You know the saying "the exception that proves the rule". If you are a non-British European like myself, chances are that that this expression exists in your native language as well. To name just the tree that come to mind immediately:

  • German: Die Ausnahme bestätigt die Regel
  • Swedish: Undantaget som bekräftar regeln
  • French: L'exception qui confirme la règle

The problem is that these treat the word prove as meaning to give proof for or confirm. It can mean that, for sure, but it can also mean to put to the test! Swedish even has the word pröva, with presumably the same origin as prove, which means exactly that.

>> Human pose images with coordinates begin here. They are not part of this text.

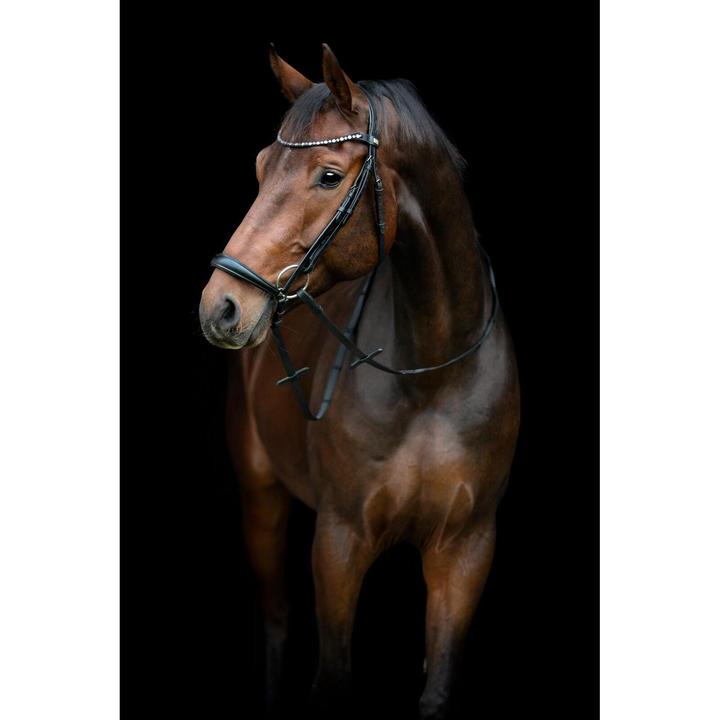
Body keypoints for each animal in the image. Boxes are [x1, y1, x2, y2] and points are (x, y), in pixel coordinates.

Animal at [199, 44, 520, 719]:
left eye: (327, 176)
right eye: (261, 166)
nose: (221, 307)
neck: (433, 377)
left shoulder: (466, 549)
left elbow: (437, 686)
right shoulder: (339, 543)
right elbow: (332, 681)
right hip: (262, 499)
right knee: (275, 619)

Is it presumptuous to think that this would have been a better translation? After all, it does not really make any sense that an exception should count as evidence for a rule. It should diminish our credence in it, a good counter-example can completely disprove a rule. It makes however perfect sense to think that an exception tests a rule. In fact I was happy when I realized this misunderstanding some while ago because I never liked the expression before.

Nevertheless, I wonder if there is some language-thing going on here that I am missing. Can it be a simple mistranslation (which inverts the meaning of the saying!) that made its way into the other languages? If so, why did the expression stick anyway? Does it appeal to some paradoxical mindset or Straussian subtext?

Interlude: Five minutes pass, with me being annoyed that what I just wrote does not feel right. Until I finally look it up.

Here is the actual meaning: By pointing to an exception that is explicitly part of the rule, the rest of the rule can be implied. Like a sign that says "no parking from 9-5" would tell you that it is allowed the rest of the time. Or the sign outside work saying "smoking allowed", thereby passive-aggressively telling smokers to not do so anywhere else.

This make some sense. But as far as I remember, this is not how the expression is commonly used. The paradoxical meaning is dominant, in the context of real counter-examples. But maybe I am wrong about that, too.